--- start EXCERPT ---

The Influence of the Lotus Flower in Chen Wenguang's Paintings
Through Nihonga, such traditional decoration is preserved in Japan, but was lost centuries ago in China, except for the technique’s rediscovery by Chen Wenguang.
Chen’s interest in the lotus surfaced when he was a graduate student in Japan. In 1991 Chen painted The Song of August, containing an image of a lotus patch in gold and silver. The natural plant grows energetically, lush and profuse, which Chen interprets into a spatially complex composition. A broader perspective of the lotus in its environment is shown in By the Pond of 1999, where the boundaries of amassed plants are highlighted in gold, defining an aggregate block of shape, color and texture from the leaden ground. By 2006, the luxurious, but complicated growth of the plant is simplified in November No. 4; the lotus is shown by individual leaf and blossom, often disintegrated, nearly formless, revealing the flower’s bare essence, no longer bound by water and earth, but airborne and ethereal. In the painting November No. 6, the sense of renewal and the springtime freshness of melting snow are captured in the cold blue and silvers in the icy palette. The challenging winds of the fall season are caught in the moving forms and warm colors of Brightness, 2003, a visual aria of an autumnal song.
The art of Chen Wenguang is the rediscovery of a long forgotten Chinese sensibility, a richly decorative, yet immensely profound tradition that once flourished in ancient times. Buddhist, Taoist, and palace paintings were vibrant with azurite, malachite, and gold, while the sacred and secular arts borrowed the archaic blue and green style. The quality of the decorative tradition lay not in precious pigments and metals, but in the mystic transformation of things – from the material to the spiritual – where the image was the portal to paradise and Truth.
In this light, Chen Wenguang’s creation of Shade of Jade, 2003 emerges as a singular aesthetic force: a supreme expression of beauty, a portrayal of the eternal moment. The lotus, luminous against its leaf, describes a nebulous of mystery, where the remote conveys a deep sense of stillness, solitude, and tranquility so intense that it reflects the Infinite. Here, in Shades of Jade, the artist masterfully engages the viewer in a vision of sublime perpetuity. The worldly beauty of the lotus is distilled to a transcendent and elegant purity.

--- end EXCERPT ---
--- start SUPPLIED DATA ---

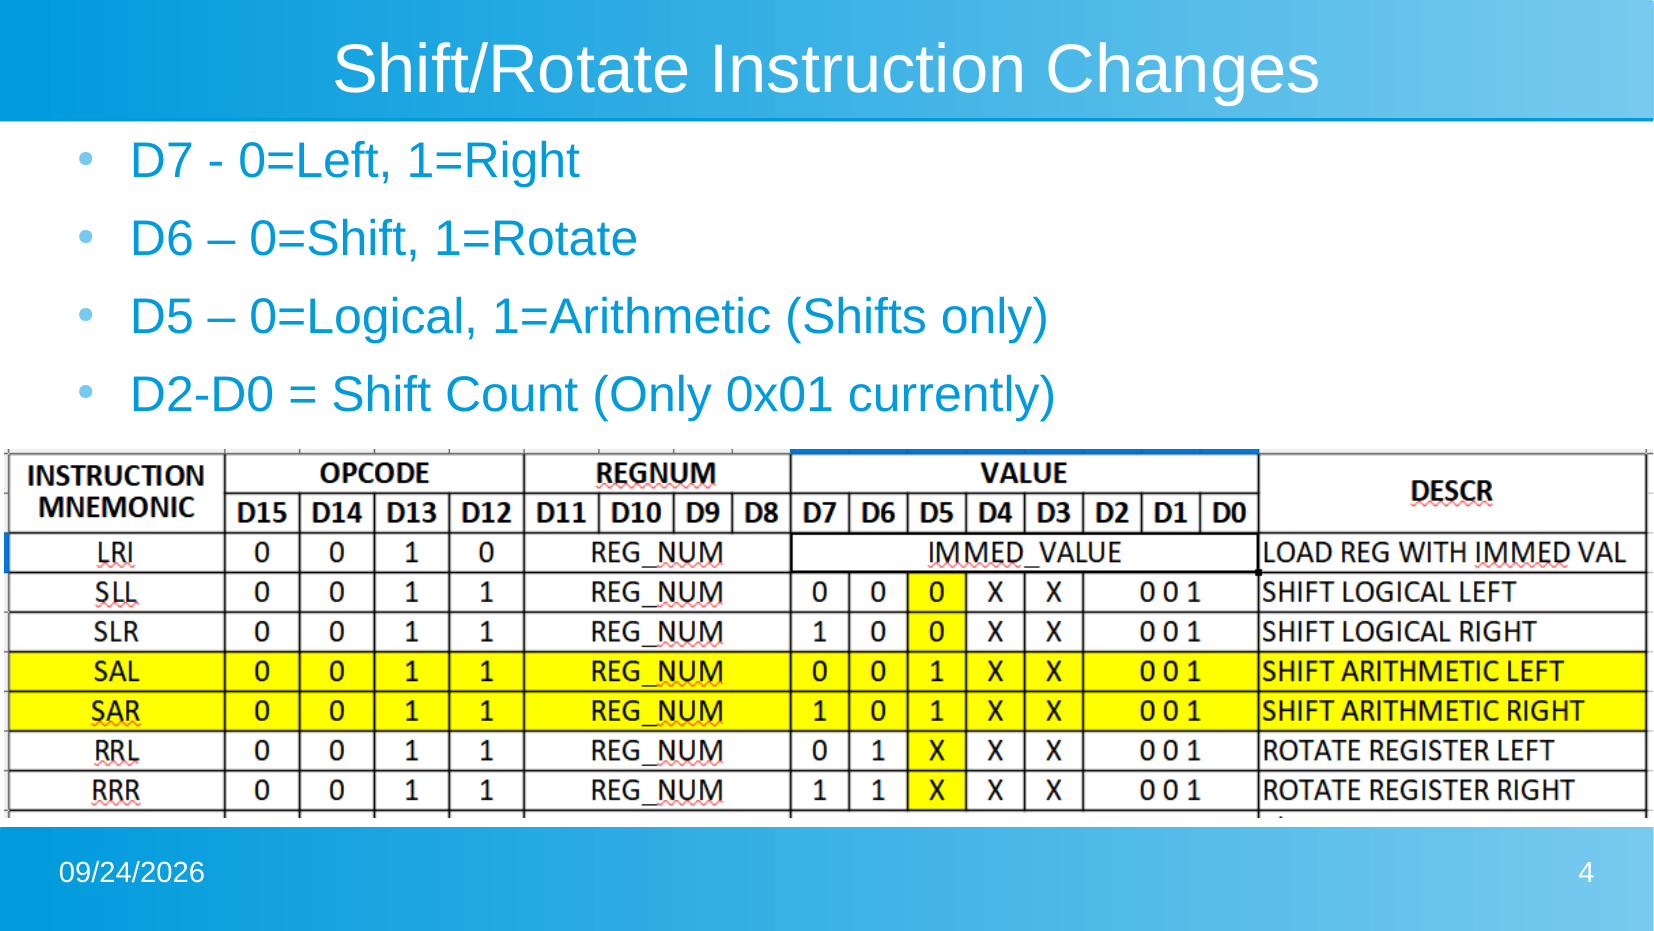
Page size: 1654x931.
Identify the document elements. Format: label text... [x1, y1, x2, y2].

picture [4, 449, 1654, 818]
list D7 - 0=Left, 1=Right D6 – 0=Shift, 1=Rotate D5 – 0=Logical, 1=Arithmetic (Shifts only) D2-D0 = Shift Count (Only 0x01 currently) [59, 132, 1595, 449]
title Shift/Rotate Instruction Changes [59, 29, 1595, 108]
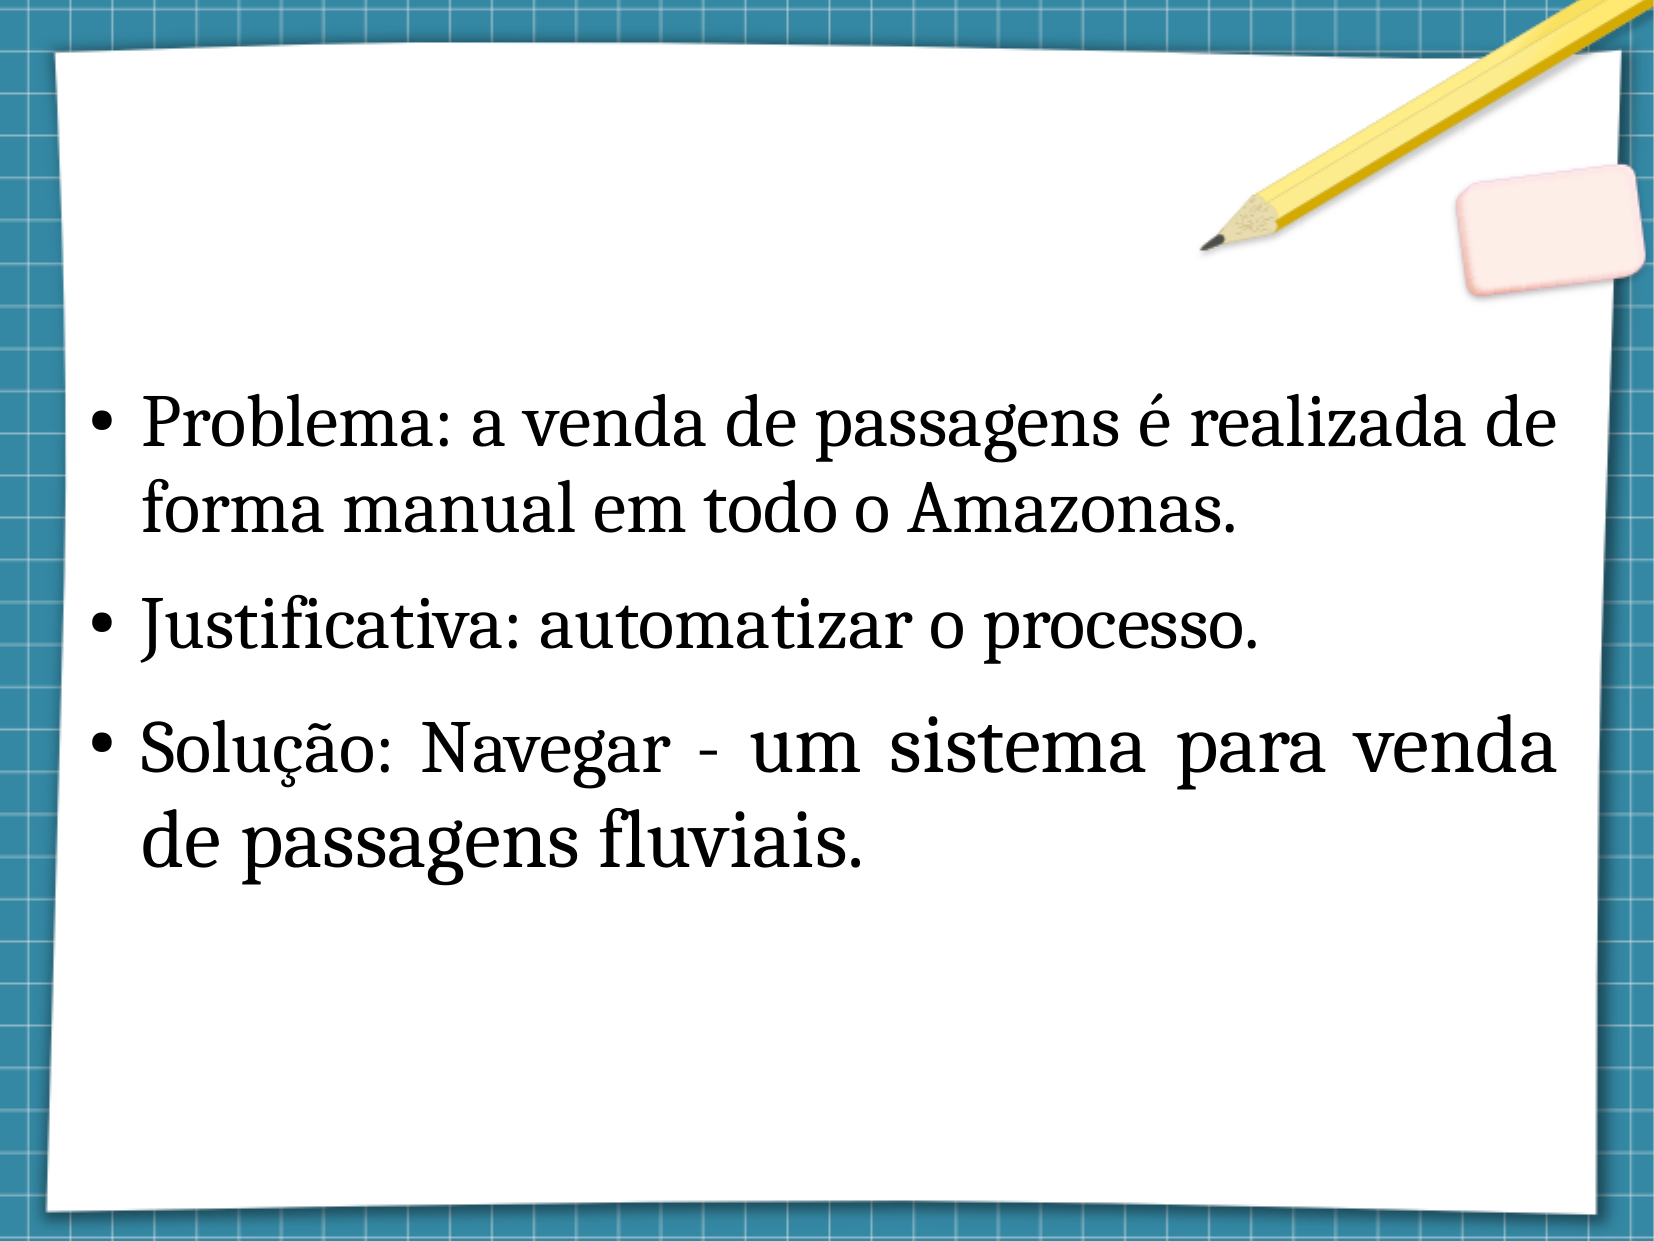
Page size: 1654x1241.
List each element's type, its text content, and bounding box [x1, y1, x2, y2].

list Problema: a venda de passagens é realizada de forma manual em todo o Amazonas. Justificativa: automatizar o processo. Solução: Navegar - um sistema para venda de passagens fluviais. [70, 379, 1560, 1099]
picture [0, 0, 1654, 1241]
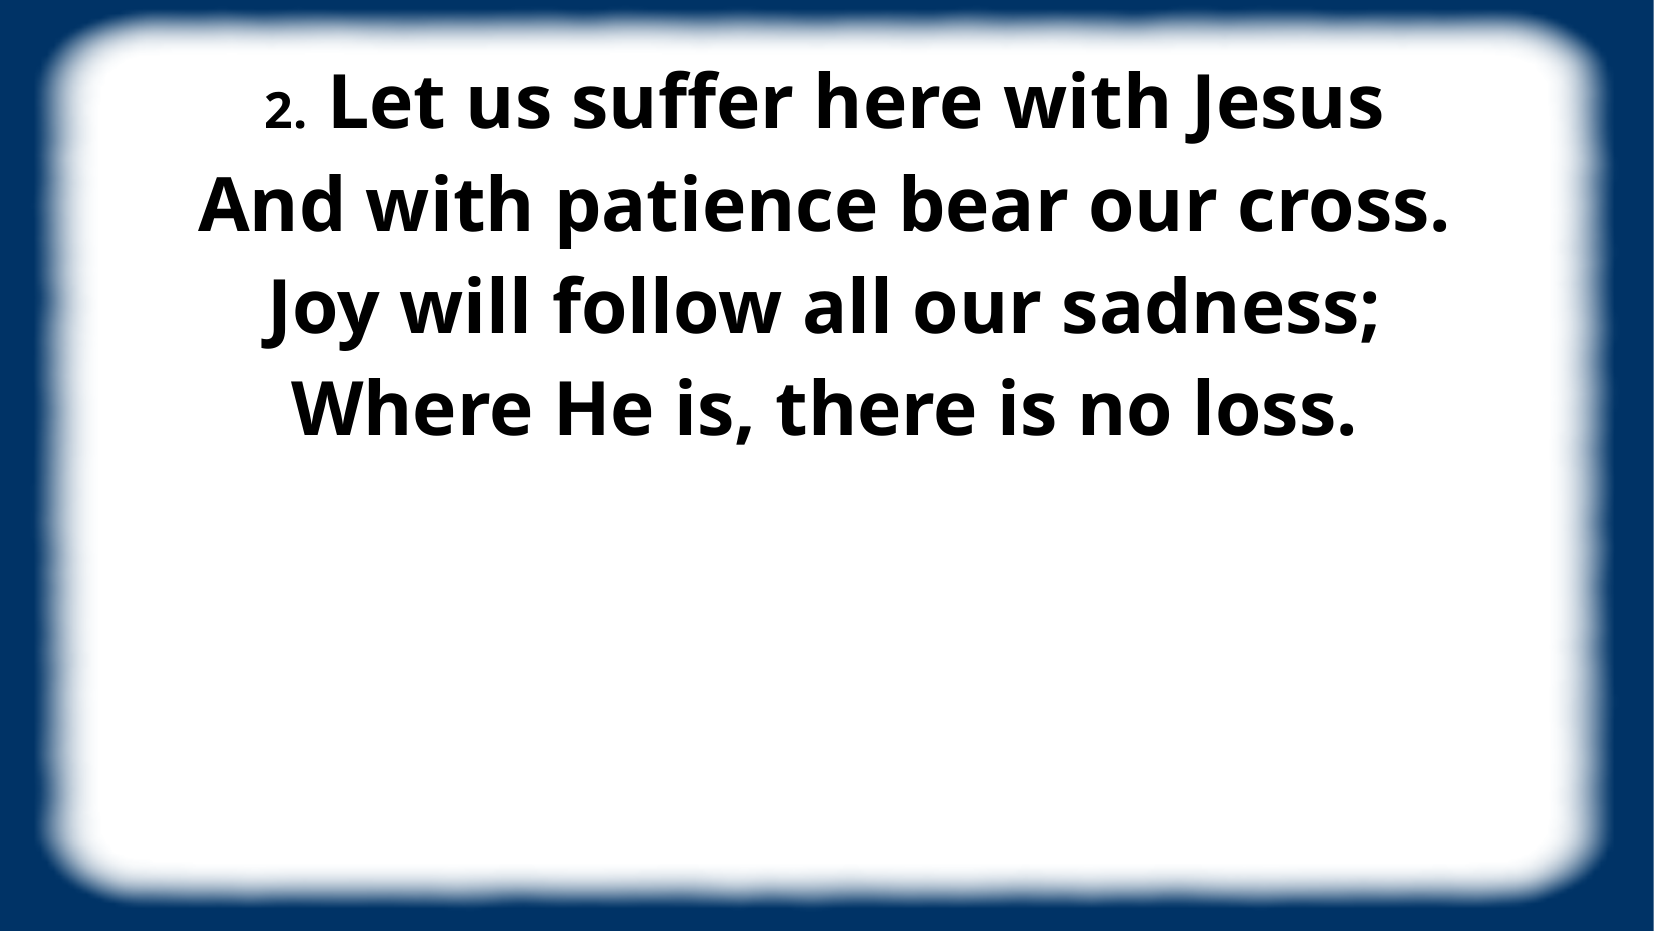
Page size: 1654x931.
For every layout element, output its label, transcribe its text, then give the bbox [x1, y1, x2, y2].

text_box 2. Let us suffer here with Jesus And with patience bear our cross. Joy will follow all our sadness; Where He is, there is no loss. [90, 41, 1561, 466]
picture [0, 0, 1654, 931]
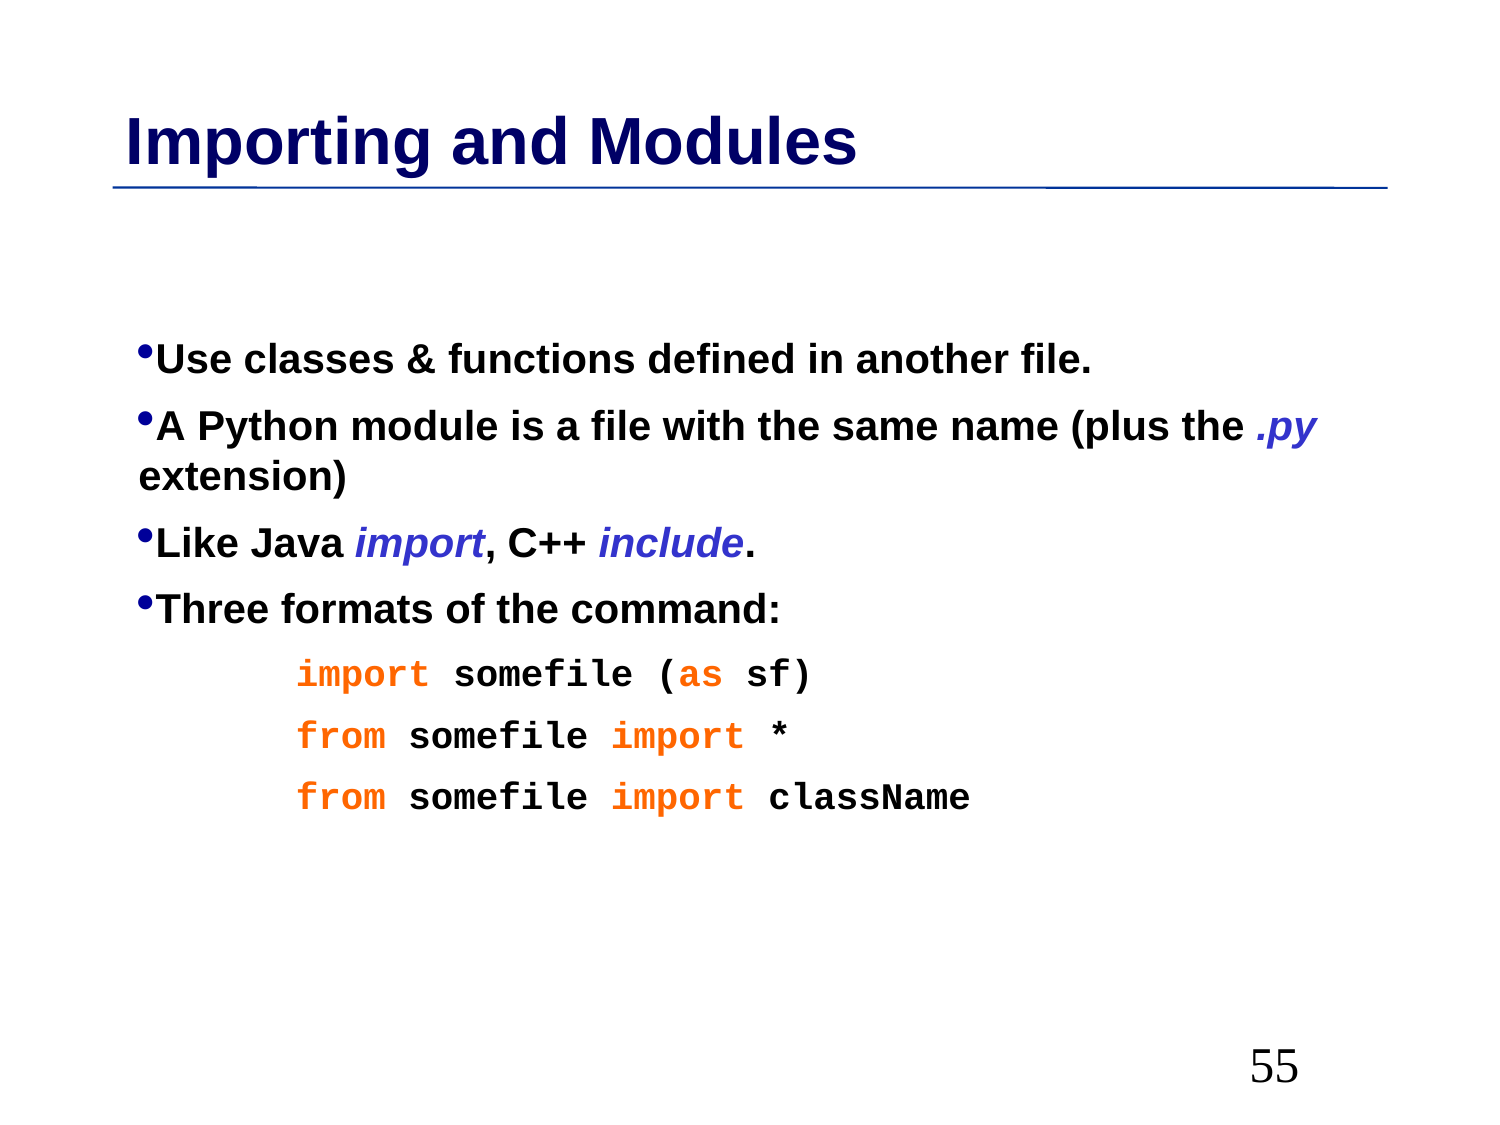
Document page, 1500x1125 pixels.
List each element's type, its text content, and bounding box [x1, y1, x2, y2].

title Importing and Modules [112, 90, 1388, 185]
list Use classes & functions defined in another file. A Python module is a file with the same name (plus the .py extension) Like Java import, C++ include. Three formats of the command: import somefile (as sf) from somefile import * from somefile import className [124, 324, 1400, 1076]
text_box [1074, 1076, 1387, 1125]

--- end SUPPLIED DATA ---

GOALS:
• a. In one to three sentences, explain why the essay on Chen Wenguang's lotus paintings says the worth of the old Chinese decorative tradition did not rest on its costly pigments and metals.
• b. Write the next paragraph of the essay on Chen Wenguang's lotus paintings.

SOLVED TASKS:
• a. The essay says the tradition's quality lay instead in the mystic transformation of things from the material to the spiritual. In that tradition the image served as a portal to paradise and Truth.

• b.
[Subsequent Lotus paintings by Chen but unmentioned in Owyoung’s writing maintain these same earlier influences.]
The greatest influence, however, on the work of Chen Wenguang is that of his Japanese teacher, the celebrated Nihonga painter Kayama Matazo. Kayama is renowned for his decorative screens, paintings of swirling, kinetically charged images. One of Kayama’s most famous works is A Thousand Cranes, a symphonic design of birds in flight between the sun and the moon. Kayama’s own work was influenced by the Rimpa School of Decorative Design and Painting and the screen Red and White Plum Blossom by the eighteenth century artist Ogata Korin. In this screen static pictorial elements are juxtaposed with visually kinetic motifs, seen as plum trees in empty space next to the swirling waters of a stream. Kayama Matazo took the curvilinear form of the Rimpa water design and gave them emotional power as the rolling waves of the galactic Heavenly River in Star Festival, a screen painting based on an ancient story of the festival of the celestial Herdsman rowing his moon-boat to his lover. The painting techniques found in Star Festival – the painstaking application of costly mineral powders and precious metals to paper and silk – are all traditional methods that can be traced back to the twelfth century as the decorative basis for calligraphy.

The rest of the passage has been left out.